La scène internationale est encombrée par un archipel d’organisations en augmentation constante, semble se célébrer le triomphe des codes de conduite qui devraient guider le comportement des observateurs. Cependant, limités en nombre, dépêchés sur place au dernier moment, et pour quelque jours, parfois peu informés des réalités du pays et surtout des enjeux politiques, les observateurs en sont souvent réduits à témoigner du seul déroulement du scrutin.

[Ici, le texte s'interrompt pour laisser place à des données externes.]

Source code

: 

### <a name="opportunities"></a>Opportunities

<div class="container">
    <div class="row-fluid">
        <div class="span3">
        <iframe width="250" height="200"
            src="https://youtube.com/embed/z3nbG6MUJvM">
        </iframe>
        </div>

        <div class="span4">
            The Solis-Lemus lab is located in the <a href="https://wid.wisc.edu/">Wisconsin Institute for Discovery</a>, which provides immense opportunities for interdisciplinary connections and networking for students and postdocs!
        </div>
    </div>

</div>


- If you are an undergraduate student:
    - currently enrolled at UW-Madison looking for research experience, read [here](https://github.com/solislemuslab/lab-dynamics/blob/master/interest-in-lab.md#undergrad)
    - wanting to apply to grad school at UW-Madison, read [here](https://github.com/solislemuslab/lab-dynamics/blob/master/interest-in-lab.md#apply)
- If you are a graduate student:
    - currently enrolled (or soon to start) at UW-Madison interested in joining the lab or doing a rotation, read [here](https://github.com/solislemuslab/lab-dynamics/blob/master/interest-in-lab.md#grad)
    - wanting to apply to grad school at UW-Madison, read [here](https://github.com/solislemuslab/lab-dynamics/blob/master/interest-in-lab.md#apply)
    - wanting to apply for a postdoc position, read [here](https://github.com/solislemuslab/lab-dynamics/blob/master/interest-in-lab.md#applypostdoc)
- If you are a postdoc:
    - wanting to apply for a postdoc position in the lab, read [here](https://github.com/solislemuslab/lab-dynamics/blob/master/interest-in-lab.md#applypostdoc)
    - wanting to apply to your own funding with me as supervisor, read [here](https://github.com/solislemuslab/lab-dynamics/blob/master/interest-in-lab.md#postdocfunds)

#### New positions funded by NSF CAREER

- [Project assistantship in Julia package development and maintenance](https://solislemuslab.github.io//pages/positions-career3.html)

Les répercussions sur l’intégrité des élections et la qualité de l’observation dépendent en grande partie de l’étendue du territoire du pays qui ne peut pas être observée.

2. La médiation internationale électorale
Elle est prévue dans des textes internationaux de l’Organisation internationale de la francophonie (OIF), de l’Union africaine, de la CEDEAO… Le recours à une médiation internationale post-électorale, qui tend à se généraliser sur le continent, et qui vise à amener les acteurs politiques concurrents à la suite de ces élections à former un gouvernement d’union nationale, ne règle en rien la crise politique, laissant subsister les germes de conflictualité qui se réveilleront lors des élections suivantes.
Dans la crise zimbabwéenne, malgré la partialité de la médiation sud-africaine dénoncée par l’opposition, l’Union africaine, divisée sur l’appréciation des élections dans ce pays, a maintenu cette médiation avec pour mandant d’amener les partis zimbabwéens à se partager le pouvoir. La médiation de Kofi Annan au Kenya a permis de sceller un accord de paix, dont les dispositions principales peinent encore à être mises en œuvre.

Au total, l’on pourrait dire sans être prisonniers de l’actualité immédiate ou récente que les perspectives des élections démocratiques comme voie idéale de résolution des conflits et des crises politiques sont bonnes sur le continent autant que le sont les perspectives du constitutionnalisme et de la démocratie. Pour pérenniser ce processus, les droits de l’Homme doivent aiguillonner les pratiques quotidiennes des Africains (gouvernants comme gouvernés) et soutenir la quête harassante de mieux-être démocratique des citoyens et des peuples africains. Les élections constituent l’enzyme qui cristallise les fondations de l’édifice démocratique. Leur dévoiement a conduit au désenchantement en Afrique.

(1) Nous constatons, selon les prévisions électorales, que plus de deux tiers des 53 des Etats africains membres de l’UA vont organiser les élections. Neuf pays en 2009 : Angola, Botswana, Congo, Namibie, Mozambique, Niger, Malawi, Mauritanie, Tunisie. Sept pays en 2010 : Burkina Faso, Burundi, Cote d’ivoire, Guinée équatoriale, Guinée Bissau, Madagascar, Rwanda, Soudan et Togo. Et quinze pays en 2011 : Bénin, Cameroun, Gambie, Cap-Vert , République centrafricaine, Comores , Djibouti, Égypte, Libéria, République démocratique du Congo, Ouganda, Sao Tomé-et- Principe, Seychelles, Tchad, Zambie.
(2) Cité par P.F. GONIDEC, « Démocratie et développement en Afrique : perspectives internationales ou nationales », Afrique, 2000, vol. 14, 1993, pp. 57-58.
(3) Selon le mécanisme d’évaluation des pairs (MAEP), institué par le NEPAD, on peut classer des forces de défense et de sécurité en trois grands groupes selon leurs attitudes et leurs réactions face à la survenue de situations socio-politiques graves dans leur pays : le premier groupe va de la passivité à la complicité préjudiciables ; le second groupe se caractérise par un interventionnisme ouvert ; le troisième groupe est celui des attitudes républicaines.
(4) Alain Didier OLINGA, La Constitution de la République du Cameroun, Yaoundé, Presses de l’UCAC, Les éditions Terre Africaine, 2006, p. 7.